La zaouia Sidi Ali Lasmar est le dernier lieu où la communauté célèbre cette mémoire pour la transmettre aux nouvelles générations. Depuis des décennies les troupes de stambali de Tunis et particulièrement celle de Sidi Ali Lasmar, organise des concerts et des évènements culturels pour valoriser ce patrimoine.

Un patrimoine immatériel menacé en Tunisie.

A l’abolition de l’esclavage en Tunisie, Le Bey Ahmed 1er à créé quatres maisons pour que les anciens esclaves puissent se retrouver : Dar Koufa, Dar Jemaa, Dar Barnou et Zaouia Sidi Ali Lasmar. Depuis plus de 900 ans, ce dernier est le seul lieu qui abrite le tombeau d’un saint à la peau noire, ancien esclave devenu saint, dans la vieille ville.

Sidi Ali Lasmar est devenu le lieu symbolique qui raconte la présence de cette minorité en Tunisie et dans lequel les membres de la communauté se rassemblent pour célébrer leur tradition.

Chaque année de nombreuses processions s’y déroulent pour vénérer le saint de la médina et les esprits africains. Le sanctuaire Sidi Ali Lasmar est aujourd’hui le dernier lieu sacré de la communauté du stambali à Tunis. Celui-ci est menacé de disparaître faute de protection par les institutions publiques comme patrimoine national et les principaux officiants du rituel disparaissent petit à petit. Ce lieu sacré accueille les visiteurs venus célébrer le saint Sidi Ali Lasmar et perpétuer l’histoire de cette culture.

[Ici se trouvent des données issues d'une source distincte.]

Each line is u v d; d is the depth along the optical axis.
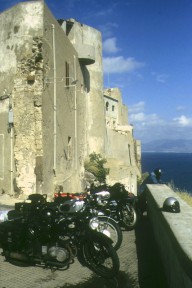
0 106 19.64
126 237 8.78
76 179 26.67
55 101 20.77
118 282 5.82
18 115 18.62
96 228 6.47
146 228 9.70
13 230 6.77
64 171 23.03
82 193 10.60
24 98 18.58
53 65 20.72
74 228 6.44
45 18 19.56
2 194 18.88
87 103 35.91
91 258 6.30
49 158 19.55
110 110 57.97
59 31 22.48
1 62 19.98
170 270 5.00
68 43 25.22
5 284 5.82
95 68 38.06
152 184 11.27
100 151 37.59
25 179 18.27
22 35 19.27
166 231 5.24
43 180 18.16
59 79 22.12
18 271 6.43
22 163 18.36
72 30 34.84
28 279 6.04
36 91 18.39
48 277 6.12
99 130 37.62
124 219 9.52
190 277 3.39
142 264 6.68
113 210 9.39
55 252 6.30
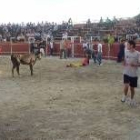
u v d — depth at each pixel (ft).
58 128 32.53
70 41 128.98
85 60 95.45
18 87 56.24
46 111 39.24
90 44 114.32
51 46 133.39
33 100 45.50
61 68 86.89
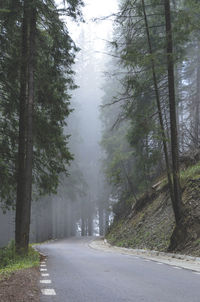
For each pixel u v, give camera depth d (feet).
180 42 57.72
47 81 56.85
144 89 61.05
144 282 25.40
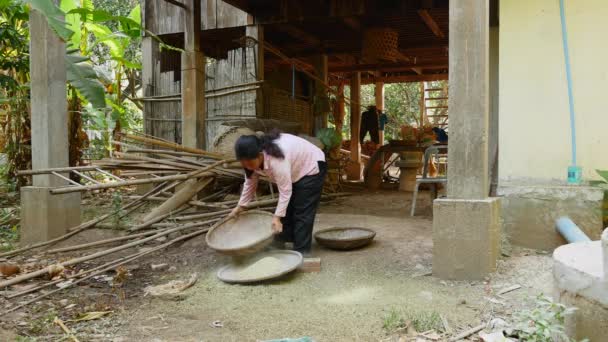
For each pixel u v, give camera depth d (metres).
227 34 9.27
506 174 4.62
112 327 3.01
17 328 2.98
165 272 4.16
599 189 4.16
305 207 4.12
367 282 3.71
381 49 8.46
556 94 4.44
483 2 3.63
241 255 3.82
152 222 5.23
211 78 8.09
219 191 6.61
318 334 2.88
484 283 3.60
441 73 13.53
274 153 3.75
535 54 4.48
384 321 2.99
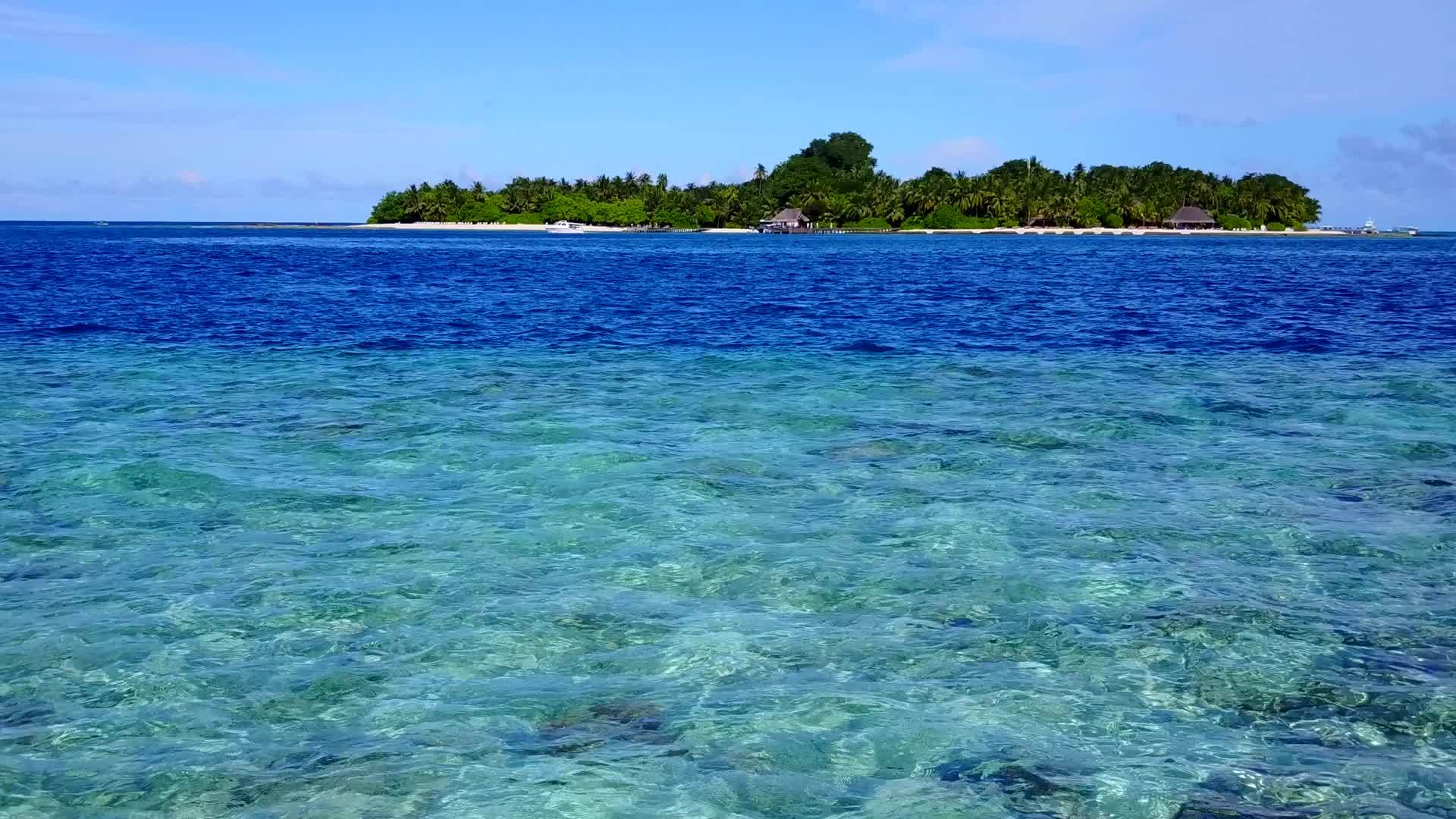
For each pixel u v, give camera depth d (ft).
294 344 105.50
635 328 124.88
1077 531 43.47
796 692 29.50
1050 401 73.26
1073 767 25.71
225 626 33.63
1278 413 68.33
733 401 72.90
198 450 56.59
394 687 29.76
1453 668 30.83
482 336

C’est dans cette maison que les anciens organisaient leurs cérémonies et que Riadh Ezzawech, un des derniers représentants du stambali, tente de préserver cette tradition. Chaque année, il ouvre la maison au public pour assister aux cérémonies sacrées du rituel. Cette maison fait partie de l’histoire de la médina et participe à la vivacité des échanges qui construisent l’identité de ce territoire.

Aujourd’hui, ce lieu d’échange et de mémoire a pour projet d’être vendu pour en faire une maison privée. Avec elle, le stambali risque de mourir en perdant son dernier lieu symbolique et, avec lui, tout un pan de ce patrimoine unique qui fait la spécificité de la Tunisie.